The 2019 iteration of the ISA World Surfing Games presented by Vans is just about halfway through, and you’d be forgiven if you haven’t been keeping up. The nature of the event happening in Japan makes it a little tough to tune in from the States – being that most of the action goes down at night and during the wee hours of the morning. But, with the conclusion of the women’s action and most of men’s Round 1 dusted, now marks an appropriate time for a quick recap. Expect a full breakdown of the event’s impact on Olympic qualification when it concludes.
Sofia Mulanovich Wins Gold Over Current WSL CTers
It’s been a minute since we’ve heard anything from Sofia Mulanovich. The 36-year-old Peruvian and 2004 world champ may be semi-retired, but when she caught wind that the International Olympic Committee voted to include surfing in the Olympics in 2020, the opportunity to represent her country was too good to pass up. Mulanovich handily defeated some of the top-ranked women’s CTers in the final in Miyazaki – Carissa Moore, Silvana Lima, and Bianca Buitendag – making her qualification for the Olympics all but certain. Recall that the CT is the first avenue for qualification and the 2019 World Games is the second. It’s likely she’ll compete with fellow Peruvians Lucca Mesinas and Daniella Rosas who upped their Olympic dreams after standout performances at the 2019 Pan American Games.
That Mulanovich would (likely) qualify for the Olympics after defeating current CTers, including current world number one Carissa Moore, highlights how the qualification scheme the ISA developed can incorporate talented surfers not currently competing on the CT. After all, qualification for the CT in the first place requires stringing together a year’s worth of good results at expensive and sometimes hard-to-reach places. The ISA World Games, like the Olympics, comes down to who’s having a good day and who isn’t.
Kelly Slater and Fellow CTers Rise to the Top of the Heap
As we thought they might, the story after the first day of men’s Round 1 competition was that the current Championship Tour rank and file had dominant performances. Nearly every heat that featured a current CTer was won by said CTer (Conner Coffin being one of the few exceptions). That’s despite rumors swirling that due to the tight timeline between the Tahiti Pro, ISA Worlds, and Freshwater Pro, those athletes might sandbag a bit. The logic there was they might simply fulfill their obligation to compete then dip over to California to rest up for an event that actually counts toward their rankings (that will, in the end, decide Olympic qualification).
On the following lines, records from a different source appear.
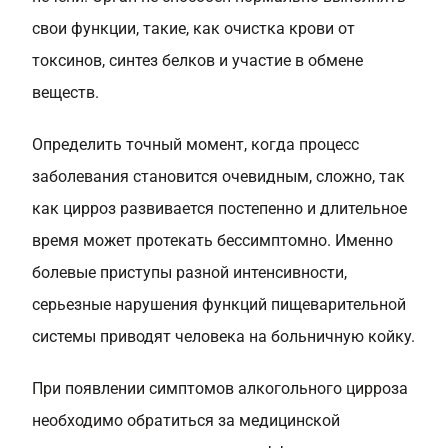
свои функции, такие, как очистка крови от
токсинов, синтез белков и участие в обмене
веществ.
Определить точный момент, когда процесс
заболевания становится очевидным, сложно, так
как цирроз развивается постепенно и длительное
время может протекать бессимптомно. Именно
болевые приступы разной интенсивности,
серьезные нарушения функций пищеварительной
системы приводят человека на больничную койку.
При появлении симптомов алкогольного цирроза
необходимо обратиться за медицинской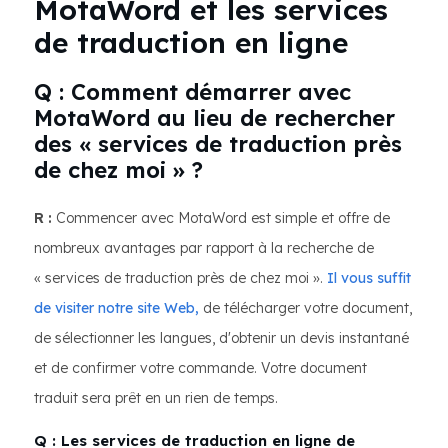
MotaWord et les services
de traduction en ligne
Q : Comment démarrer avec
MotaWord au lieu de rechercher
des « services de traduction près
de chez moi » ?
R :
Commencer avec MotaWord est simple et offre de
nombreux avantages par rapport à la recherche de
« services de traduction près de chez moi ».
Il vous suffit
de visiter notre site Web,
de télécharger votre document,
de sélectionner les langues, d'obtenir un devis instantané
et de confirmer votre commande. Votre document
traduit sera prêt en un rien de temps.
Q : Les services de traduction en ligne de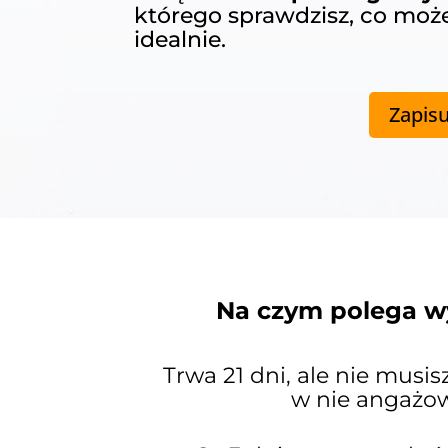
którego sprawdzisz, co możes
idealnie.
Zapisu
Na czym polega w
Trwa 21 dni, ale nie musis
w nie angażo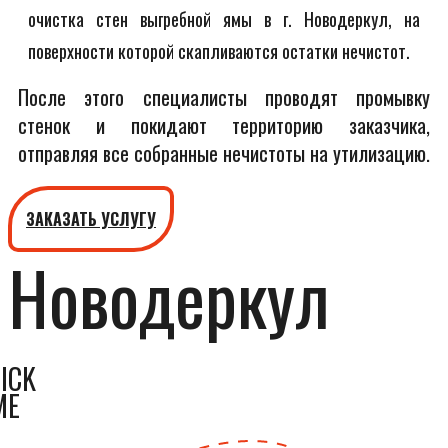
очистка стен выгребной ямы в г. Новодеркул, на
поверхности которой скапливаются остатки нечистот.
После этого специалисты проводят промывку
стенок и покидают территорию заказчика,
отправляя все собранные нечистоты на утилизацию.
ЗАКАЗАТЬ УСЛУГУ
Новодеркул
ICK
ME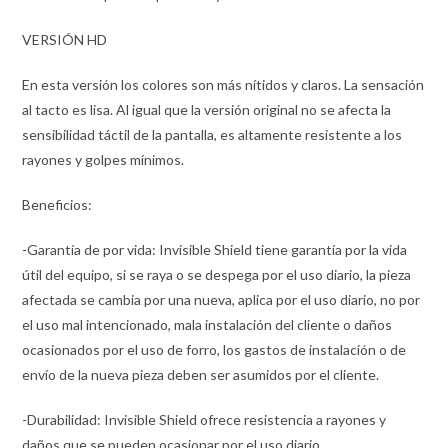
VERSIÓN HD
En esta versión los colores son más nítidos y claros. La sensación
al tacto es lisa. Al igual que la versión original no se afecta la
sensibilidad táctil de la pantalla, es altamente resistente a los
rayones y golpes mínimos.
Beneficios:
-Garantía de por vida: Invisible Shield tiene garantía por la vida
útil del equipo, si se raya o se despega por el uso diario, la pieza
afectada se cambia por una nueva, aplica por el uso diario, no por
el uso mal intencionado, mala instalación del cliente o daños
ocasionados por el uso de forro, los gastos de instalación o de
envío de la nueva pieza deben ser asumidos por el cliente.
-Durabilidad: Invisible Shield ofrece resistencia a rayones y
daños que se pueden ocasionar por el uso diario.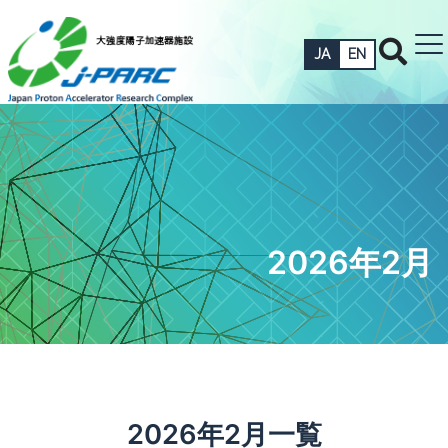
JA
EN
2026年2月
2026年2月一覧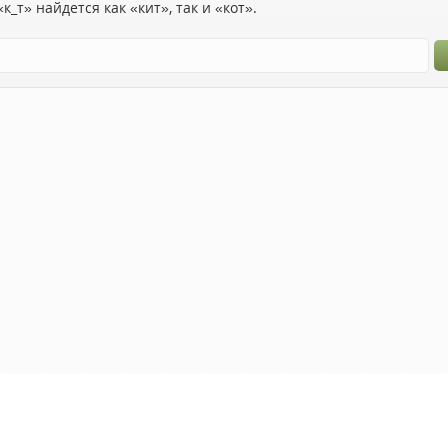
к_т» найдется как «кит», так и «кот».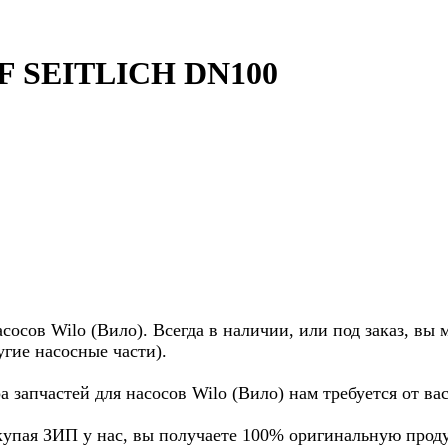
 SEITLICH DN100
осов Wilo (Вило). Всегда в наличии, или под заказ, вы 
угие насосные части).
а запчастей для насосов Wilo (Вило) нам требуется от в
купая ЗИП у нас, вы получаете 100% оригинальную прод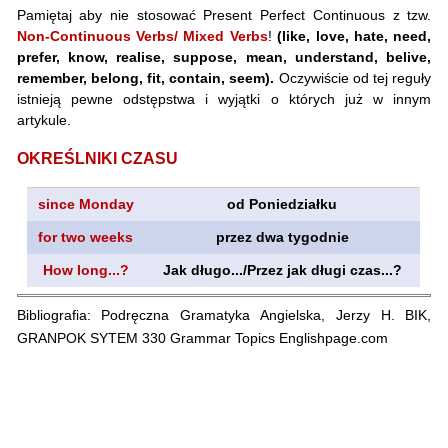
Pamiętaj aby nie stosować Present Perfect Continuous z tzw.
Non-Continuous Verbs/ Mixed Verbs
!
(like, love, hate, need,
prefer, know, realise, suppose, mean, understand, belive,
remember, belong, fit, contain, seem).
Oczywiście od tej reguły
istnieją pewne odstępstwa i wyjątki o których już w innym
artykule.
OKREŚLNIKI CZASU
since Monday
od Poniedziałku
for two weeks
przez dwa tygodnie
How long...?
Jak długo.../Przez jak długi czas...?
Bibliografia: Podręczna Gramatyka Angielska, Jerzy H. BIK,
GRANPOK SYTEM 330 Grammar Topics Englishpage.com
At least after Round 1 that wasn’t the case.
The surf hasn’t been super impressive for the event – it ain’t Tahiti – but waist-high rippable waves have been highly contestable through the window – looking a lot like a pretty decent day in Huntington Beach, California.
You may recall, too, that earlier this year Kelly Slater played coy about his Olympic ambitions even going so far as to hint he may not show up to the ISA Worlds. Well, it would appear that not even an 11-time world champion can escape the siren song of Olympic gold – the GOAT looked like a well-sunscreened machine taking down Irish QSer Gearoid McDaid.
55 Countries Represented
According to the ISA, this year’s World Games features 240 athletes representing 55 nations, a new record for the event. In conversations we’ve had with ISA President Fernando Aguerre, he’s made clear that broad geographic representation and inclusion of top talent are the two goals of the ISA’s Olympic qualification scheme as expressed to them by the IOC. Nations like Australia, Brazil, the United States (that includes Hawaii), and South Africa have long dominated Championship Tour rankings. But, because the IOC wants to see more countries represented the system allows for some Olympic slots to be reserved for the CT, some for the World Games, and some for the Pan American Games.
This year’s World Games are both the most geographically representative and the most saturated with CT talent in the history of the event. In other words, it’s the perfect Olympics facsimile and gives us an idea of what the event will look like at Tsurigasaki Beach next year. More to come on that as the men’s side of the event continues, but if the women’s side is anything to go off of, there are bound to be some shake-ups.